### GIVEN RECORDS
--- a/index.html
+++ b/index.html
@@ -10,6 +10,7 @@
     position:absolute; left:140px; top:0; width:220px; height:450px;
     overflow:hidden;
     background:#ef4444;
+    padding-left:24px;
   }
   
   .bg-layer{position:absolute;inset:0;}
==
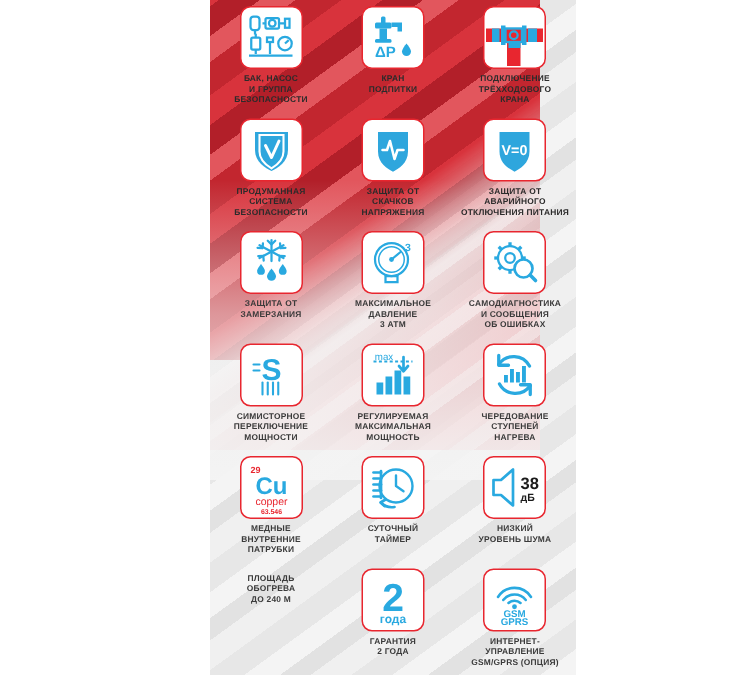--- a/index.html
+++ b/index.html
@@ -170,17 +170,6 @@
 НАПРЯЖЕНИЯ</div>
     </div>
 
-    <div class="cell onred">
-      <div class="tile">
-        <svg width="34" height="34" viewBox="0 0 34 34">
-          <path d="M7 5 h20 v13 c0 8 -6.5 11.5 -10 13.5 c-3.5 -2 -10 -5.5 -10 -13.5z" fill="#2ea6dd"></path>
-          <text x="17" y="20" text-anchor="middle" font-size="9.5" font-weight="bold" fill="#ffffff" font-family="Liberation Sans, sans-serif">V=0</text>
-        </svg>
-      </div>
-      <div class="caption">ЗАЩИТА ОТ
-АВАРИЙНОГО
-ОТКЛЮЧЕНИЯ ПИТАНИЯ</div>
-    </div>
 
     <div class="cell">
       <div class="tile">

### DIRECTIVE
The line above containing "НАПРЯЖЕНИЯ</div>", the line containing "8 -6.5 11.5", and every line between them are to be transcribed exactly; no other line is wanted.

### EXPECTED OUTPUT
 НАПРЯЖЕНИЯ</div>
     </div>
 
-    <div class="cell onred">
-      <div class="tile">
-        <svg width="34" height="34" viewBox="0 0 34 34">
-          <path d="M7 5 h20 v13 c0 8 -6.5 11.5 -10 13.5 c-3.5 -2 -10 -5.5 -10 -13.5z" fill="#2ea6dd"></path>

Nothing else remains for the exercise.